SUPPLIED PASSAGE
# Public Furry Discord



## Shuba (Nov 7, 2016)

_Hello Furs! 

*Me and my friend created a discord group for anyone trying to start new. Help is also greatly appreciated as we are still trying to create a community. Thirteen member's so far but growing every week! Message me (Shuba#7625) or my friend (Solji#6572). Planning raffles sometime next month and other benefits!*
*
Direct Link (Updated): Discord*

(Open project, people who build a bond with us might get access as mods)._


----------



## EdgyMemeLord0 (Nov 8, 2016)

I have joined :3


----------



## ariamis (Nov 8, 2016)

as have i


----------



## MaximusLupis (Nov 11, 2016)

why not lol


----------



## BlueWorrior (Nov 11, 2016)

I'm in too, come join the fun!


----------



## Yakamaru (Dec 5, 2016)

I didn't post here? Shit.

Good group, this one!

Sticking around like a sticky person with a sticky bun.


----------



## Karatine (Dec 6, 2016)

I suppose if this is still active, I'd like to join.
No idea what to expect, though T~T


----------



## atmaner (Dec 6, 2016)

Im new to discord and im having hard time trying get in the server


----------



## Yakamaru (Dec 7, 2016)

The invite link should work.

If it doesn't I'll just send you an invite link in a PM.


----------



## Yakamaru (Dec 8, 2016)

Karatine said:


> I suppose if this is still active, I'd like to join.
> No idea what to expect, though T~T


This group is very much active.

If the invite link in this thread doesn't work let me know.


----------



## KKCryptic (Dec 15, 2016)

I'd like to join, but the invite seems to have expired.


----------



## biscuitfister (Dec 15, 2016)

Same here


----------



## Kyarex (Dec 15, 2016)

i wanna join but the link is expired or not working... rip


----------



## Yakamaru (Dec 15, 2016)

FSB is dead.

Owner couldn't handle a bit of criticism and went on a rage.

EXTRACTED MATERIAL

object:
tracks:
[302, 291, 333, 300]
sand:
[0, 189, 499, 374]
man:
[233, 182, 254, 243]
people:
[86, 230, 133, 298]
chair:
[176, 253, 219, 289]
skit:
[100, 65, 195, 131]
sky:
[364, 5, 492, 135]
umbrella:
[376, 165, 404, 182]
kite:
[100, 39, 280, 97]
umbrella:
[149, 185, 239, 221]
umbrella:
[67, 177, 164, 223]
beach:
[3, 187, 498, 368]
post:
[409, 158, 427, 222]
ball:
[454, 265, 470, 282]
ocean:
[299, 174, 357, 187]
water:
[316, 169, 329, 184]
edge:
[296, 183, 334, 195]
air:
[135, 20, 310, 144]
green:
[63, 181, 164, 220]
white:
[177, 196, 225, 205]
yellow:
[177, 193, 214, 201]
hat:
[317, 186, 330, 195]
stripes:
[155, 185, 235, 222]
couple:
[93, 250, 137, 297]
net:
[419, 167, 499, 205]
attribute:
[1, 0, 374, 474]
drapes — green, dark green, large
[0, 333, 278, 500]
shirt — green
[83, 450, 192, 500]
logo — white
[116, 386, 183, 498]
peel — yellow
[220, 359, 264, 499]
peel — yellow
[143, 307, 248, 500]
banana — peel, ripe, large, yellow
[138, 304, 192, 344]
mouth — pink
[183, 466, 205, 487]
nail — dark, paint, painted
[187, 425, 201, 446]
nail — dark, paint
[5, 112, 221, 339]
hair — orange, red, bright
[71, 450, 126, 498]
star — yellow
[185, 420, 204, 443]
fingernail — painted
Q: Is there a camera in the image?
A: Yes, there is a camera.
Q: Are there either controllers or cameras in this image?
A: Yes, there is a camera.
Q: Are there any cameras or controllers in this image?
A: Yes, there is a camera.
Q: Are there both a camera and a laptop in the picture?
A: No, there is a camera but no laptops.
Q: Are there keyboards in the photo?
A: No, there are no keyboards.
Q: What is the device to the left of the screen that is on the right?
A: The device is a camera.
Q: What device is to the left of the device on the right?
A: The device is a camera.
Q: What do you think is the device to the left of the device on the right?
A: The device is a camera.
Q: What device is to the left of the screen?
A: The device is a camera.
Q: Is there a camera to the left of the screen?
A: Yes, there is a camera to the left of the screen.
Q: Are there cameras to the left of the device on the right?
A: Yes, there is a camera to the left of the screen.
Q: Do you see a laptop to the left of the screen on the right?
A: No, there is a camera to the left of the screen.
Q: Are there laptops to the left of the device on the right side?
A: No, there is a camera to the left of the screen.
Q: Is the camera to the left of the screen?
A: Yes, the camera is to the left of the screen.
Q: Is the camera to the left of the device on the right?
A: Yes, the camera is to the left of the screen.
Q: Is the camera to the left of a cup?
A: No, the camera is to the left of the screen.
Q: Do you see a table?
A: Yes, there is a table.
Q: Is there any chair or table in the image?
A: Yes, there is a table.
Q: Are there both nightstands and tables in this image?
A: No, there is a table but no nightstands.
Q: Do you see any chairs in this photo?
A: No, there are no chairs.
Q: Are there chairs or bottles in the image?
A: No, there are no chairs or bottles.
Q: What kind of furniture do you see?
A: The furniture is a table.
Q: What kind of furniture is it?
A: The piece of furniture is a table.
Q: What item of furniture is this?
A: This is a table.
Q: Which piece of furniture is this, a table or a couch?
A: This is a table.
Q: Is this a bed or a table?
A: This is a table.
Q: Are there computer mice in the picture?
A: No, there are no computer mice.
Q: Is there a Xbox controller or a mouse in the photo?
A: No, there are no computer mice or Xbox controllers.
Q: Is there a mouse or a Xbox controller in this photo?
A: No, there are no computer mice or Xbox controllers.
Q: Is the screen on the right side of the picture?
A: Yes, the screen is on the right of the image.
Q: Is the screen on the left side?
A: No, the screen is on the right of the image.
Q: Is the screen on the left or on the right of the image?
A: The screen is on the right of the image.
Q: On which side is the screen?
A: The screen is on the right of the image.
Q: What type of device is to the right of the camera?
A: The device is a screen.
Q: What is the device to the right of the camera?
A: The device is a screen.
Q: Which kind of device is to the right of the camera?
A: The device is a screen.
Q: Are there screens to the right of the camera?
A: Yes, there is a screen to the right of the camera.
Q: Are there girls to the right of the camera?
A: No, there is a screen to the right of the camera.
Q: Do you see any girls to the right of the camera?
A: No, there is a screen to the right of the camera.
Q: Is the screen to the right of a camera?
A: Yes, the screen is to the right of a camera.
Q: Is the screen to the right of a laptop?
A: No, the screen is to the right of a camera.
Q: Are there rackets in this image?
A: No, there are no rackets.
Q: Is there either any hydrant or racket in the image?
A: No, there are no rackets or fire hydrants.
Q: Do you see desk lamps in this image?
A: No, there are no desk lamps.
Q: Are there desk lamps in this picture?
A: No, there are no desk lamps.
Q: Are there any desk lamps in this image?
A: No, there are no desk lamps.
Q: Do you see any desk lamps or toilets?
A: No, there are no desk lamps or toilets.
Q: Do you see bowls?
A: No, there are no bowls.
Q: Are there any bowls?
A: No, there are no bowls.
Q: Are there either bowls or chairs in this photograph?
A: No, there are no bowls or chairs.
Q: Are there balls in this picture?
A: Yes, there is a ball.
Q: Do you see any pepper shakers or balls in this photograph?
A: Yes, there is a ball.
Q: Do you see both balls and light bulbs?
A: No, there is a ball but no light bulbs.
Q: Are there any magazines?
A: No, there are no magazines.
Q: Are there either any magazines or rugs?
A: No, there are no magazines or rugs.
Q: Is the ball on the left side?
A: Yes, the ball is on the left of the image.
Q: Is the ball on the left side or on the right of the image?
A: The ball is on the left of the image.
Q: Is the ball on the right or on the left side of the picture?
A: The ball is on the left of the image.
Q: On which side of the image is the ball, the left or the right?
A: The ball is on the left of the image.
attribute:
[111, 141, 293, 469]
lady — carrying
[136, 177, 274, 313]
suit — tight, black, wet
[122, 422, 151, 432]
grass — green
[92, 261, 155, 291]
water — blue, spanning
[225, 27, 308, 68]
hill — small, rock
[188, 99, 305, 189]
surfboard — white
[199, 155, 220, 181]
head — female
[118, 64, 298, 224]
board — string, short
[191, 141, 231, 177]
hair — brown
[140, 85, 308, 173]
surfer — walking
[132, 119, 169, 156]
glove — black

TASK OBJECTIVE
Repeat the Discord server thread word for word, starting with "I'm in too, come" and going on through "a sticky bun.".

RESULT OF THE TASK
I'm in too, come join the fun!


----------



## Yakamaru (Dec 5, 2016)

I didn't post here? Shit.

Good group, this one!

Sticking around like a sticky person with a sticky bun.